The two ideas then prevailing — one of an invasion and overthrow of a civilisation by another, and the other of total continuity from antiquity under Vedic Hinduism — have long been discarded by the scientific community, which includes historians, linguists, archaeologists and geneticists. This book is a collection of essays by experts from various fields that bring together most of the latest thinking and discoveries in these subjects.
The likely explanations of who we are and where we came from are today emerging with more clarity, especially because of genetics. For example, DNA taken from a village in Haryana named Rakhigarhi from 4,500 years ago has shown that the male individual it came from did not share the gene commonly associated with the Aryan pastoralists. That individual was closer to what we might refer to as being Dravidian. The Aryan invasion was actually a migration that came after the Harappan civilisation was already established. The migration of these Vedic peoples was not limited to India and traces of their language and their existence are to be found as far as Syria.
They were pastoral, meaning that they were semi-nomadic and lived with milche cattle (one of the essays here says that the word Âryâvarta means the “turning of the Arya”). The people of the Indus Valley/Harappa culture, on the other hand, lived in advanced cities that had such things as drainage.

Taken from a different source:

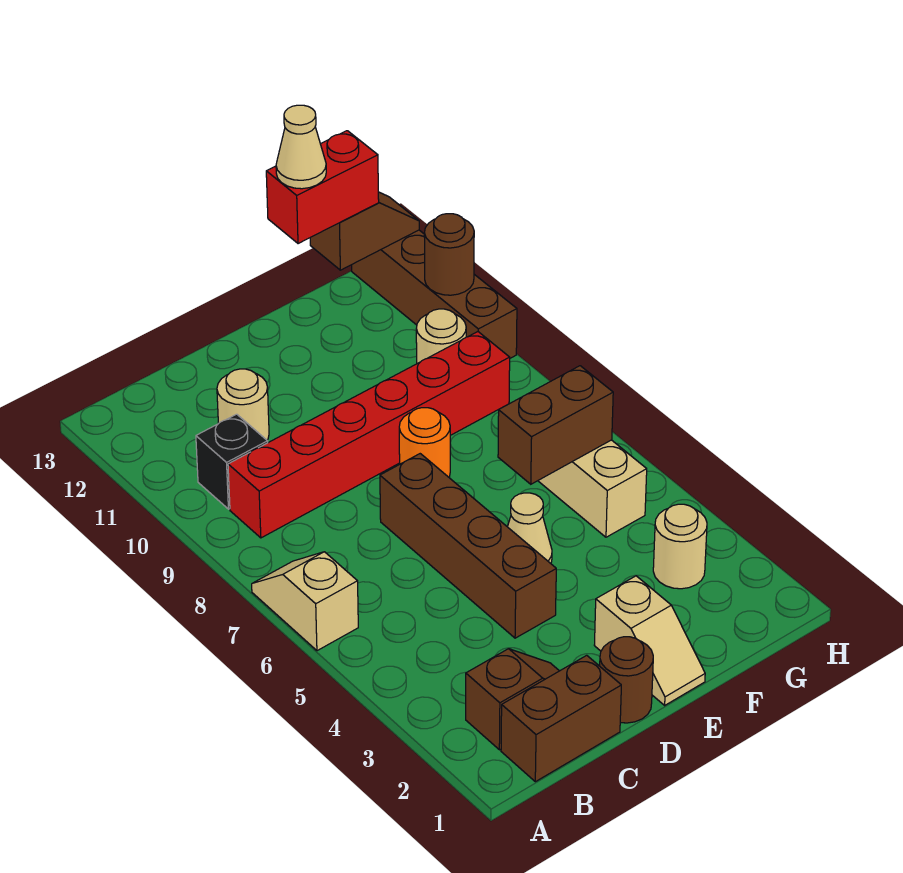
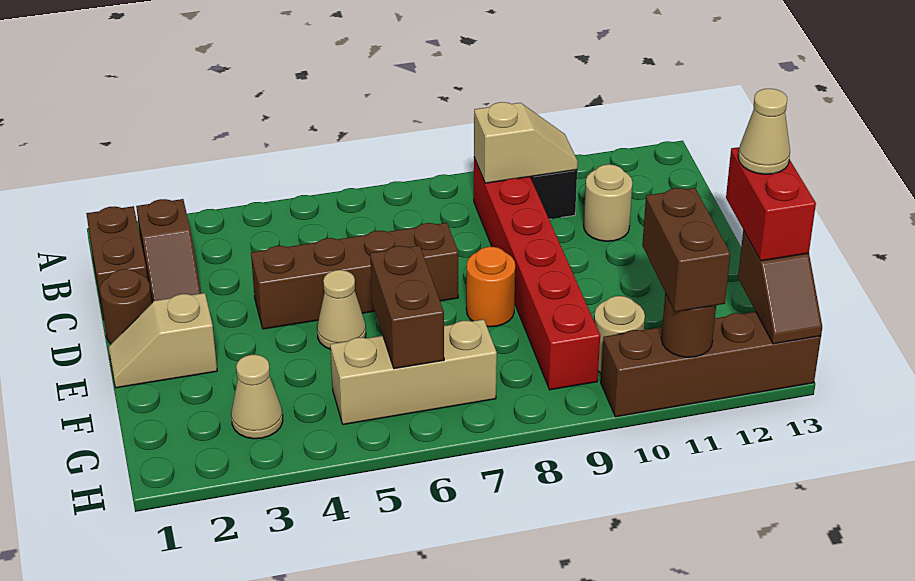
tan 1x2 slope [252,552,358,651] -> tan 1x2 slope moved to [474,102,578,183]
tan 1x1 round brick [653,504,707,589] -> tan 1x1 cone [231,355,283,439]
none -> brown 1x2 brick [642,188,730,312]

The Aryans had the horse and chariot occupy a dominant position in their culture, which the Harappans did not. They also apparently had social intercourse with the town dwellers. The Harappan people lived mainly on the Indus plain. The pastoralists moved onwards to the Gangetic plain.
Modern South Asians are a product of a mixing of all these peoples and races and of communities more ancient that came here from many directions, some passing through and some staying back. All of us, Indians and Pakistanis, Hindus and Muslims and Sikhs and Christians and agnostics and tribals, have something in our gene that goes back to the people of the Harappan age, as well as, of course, to the first migrations of humans out of Africa.
This book and the recent studies will dismay the Hindutva supporter who sees in India and its Vedic period as something pure. The reality is that our origins are messy and we are of mixed race.